Mario Soldati a San Severo

         Dalla Puglia alla Basilicata     

          Mario Soldati, nato a Torino nel 1903 e scomparso nel 1999 a Tellaro, una frazione di Lerici, in provincia de La Spezia, ci ha lasciato numerose opere letterarie. Nel 1969, dunque esattamente 50 anni fa, è apparso il primo volume di Vino al vino, un viaggio alla ricerca dei vini genuini italiani, come ribadisce il sottotitolo. Al primo volume, di poco più di 200 pagine, ne seguirono altri due, nel 1971 e nel 1976, poi, nel 1977, apparve l’edizione completa, per i tipi della Mondadori, che ha conosciuto varie riedizioni, sancendone il duraturo successo.

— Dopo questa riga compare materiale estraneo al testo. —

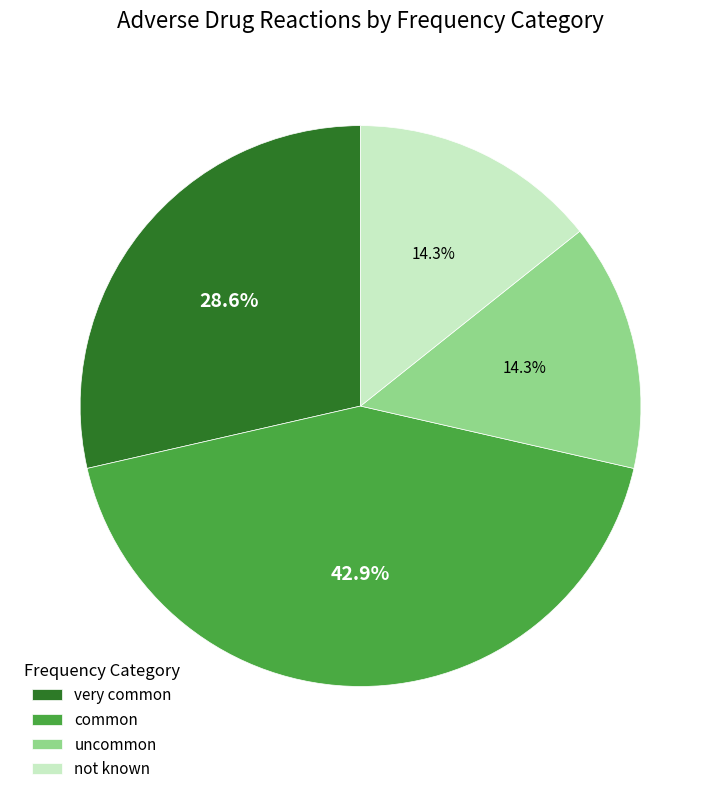

How many segments does this pie chart have?

4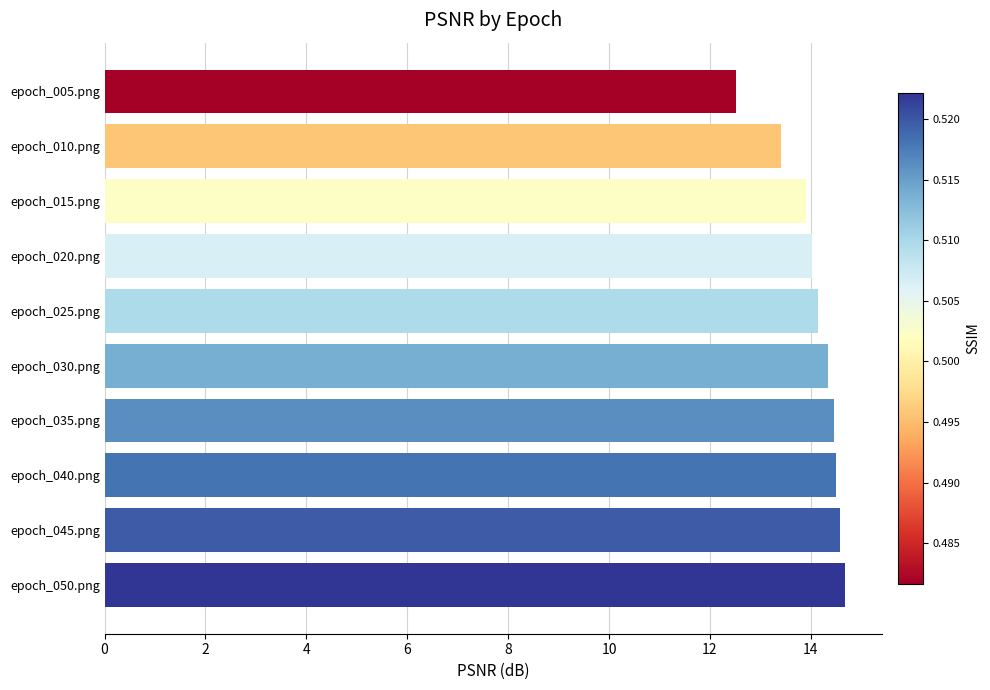

What is the difference between the maximum and minimum values?

2.2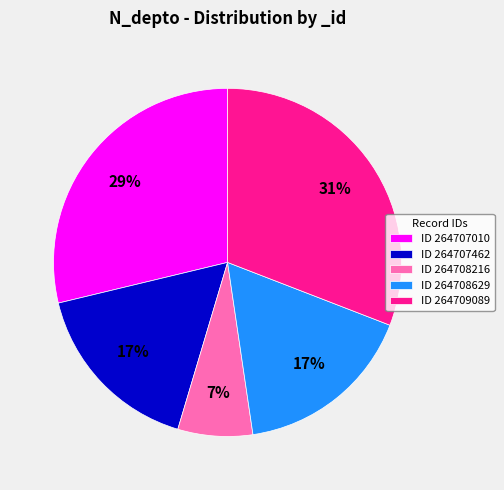

Is the sum of ID 264708216 and ID 264708629 greater than half?

No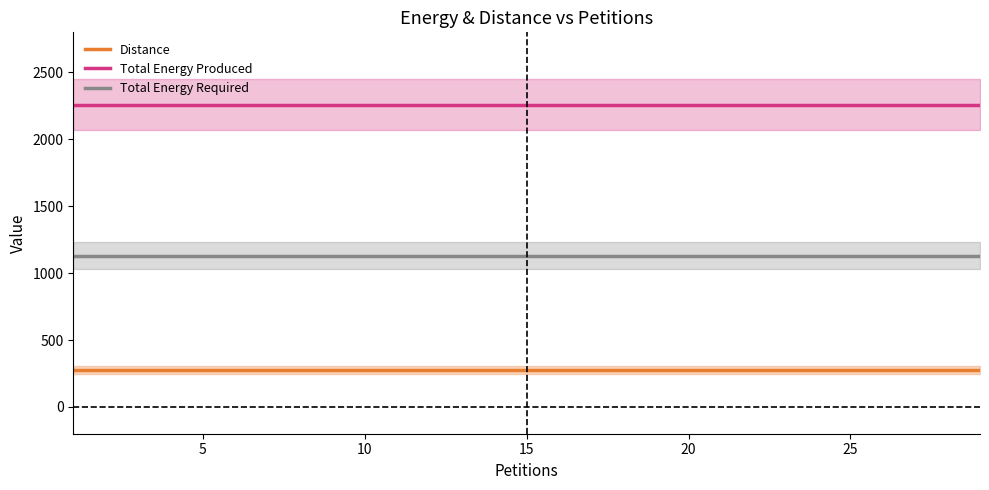

At how many categories does at least one series exceed 2243?

15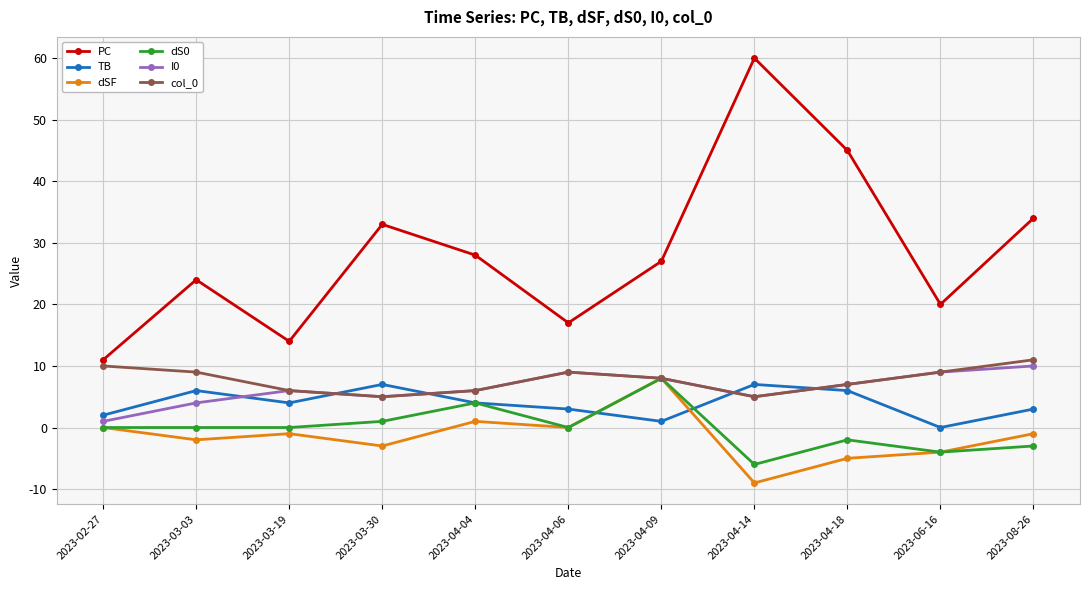

At which category does I0 reach its first local valley?

2023-03-30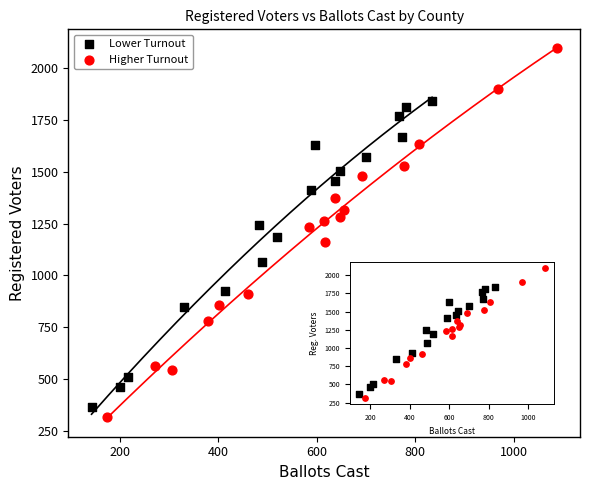

Which series has the largest Y range (max minus min)?

Higher Turnout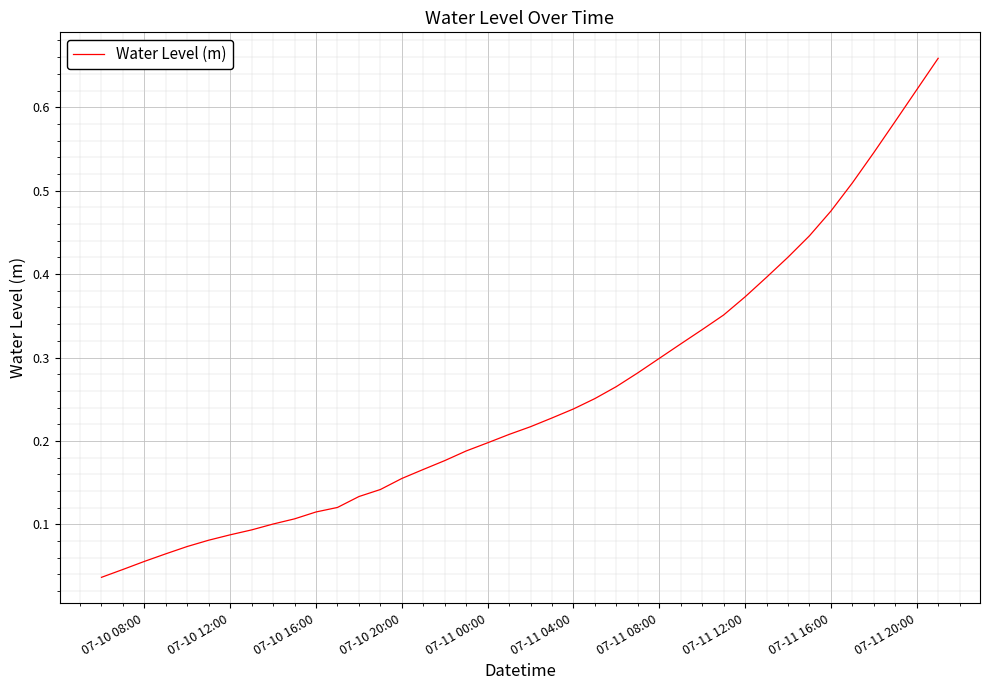

What is the average value?

0.3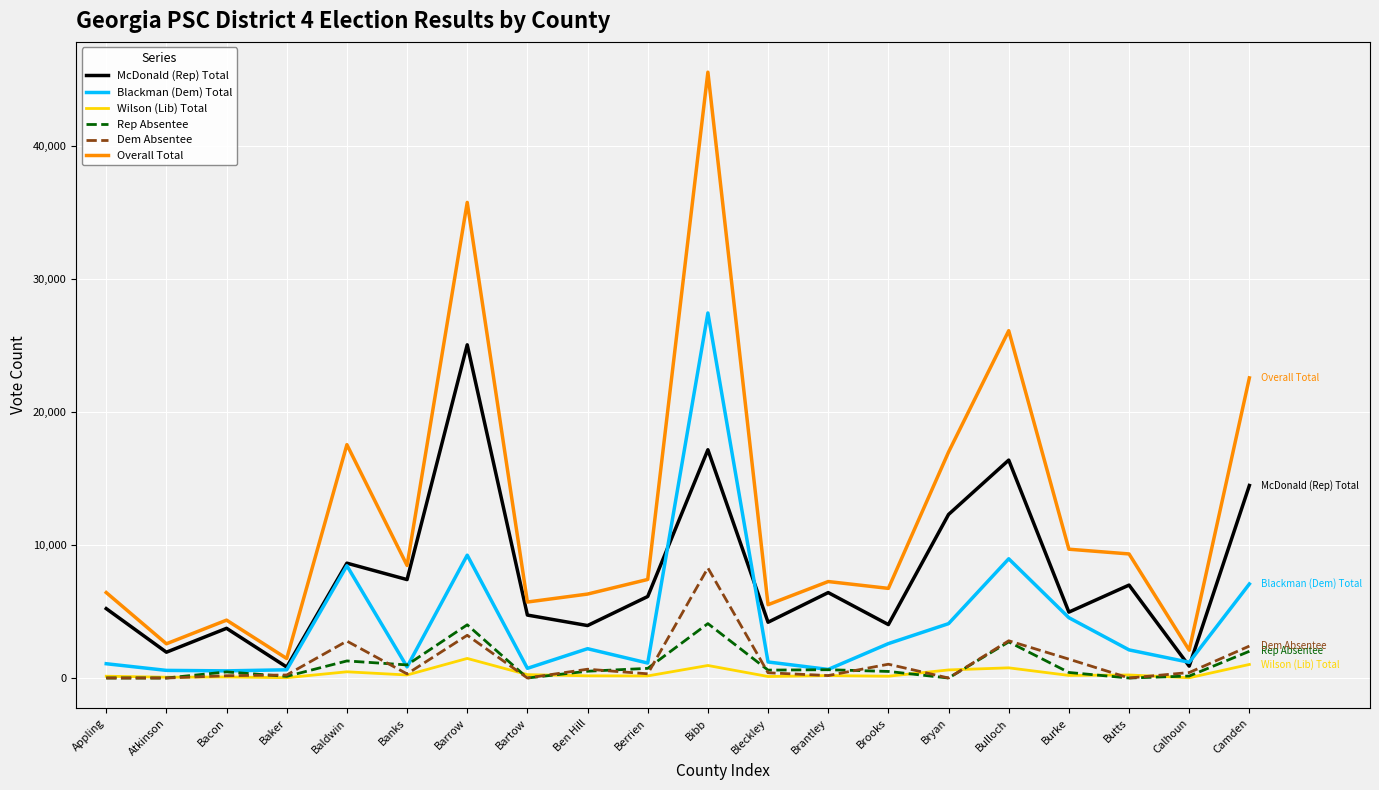

What is the difference between the second highest and second lowest values in the Wilson (Lib) Total series?

995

L’ultima ristampa, per i tipi della Bompiani, è del 2017.

         Nel secondo volume, Soldati dedica delle pagine ai vini, ma anche, in generale, alla tradizione gastronomica, della Puglia. Dopo aver sostato a Cerignola, Foggia, Lucera a San Severo, lo scrittore, passando attraverso Putignano e Noci, giunge ad Alberobello e Martina Franca, parlando con molto entusiasmo dei pregi della Valle d’Itria. Nel terzo viaggio, inoltre, non mancano anche delle pagine sulla Basilicata enologica e civile.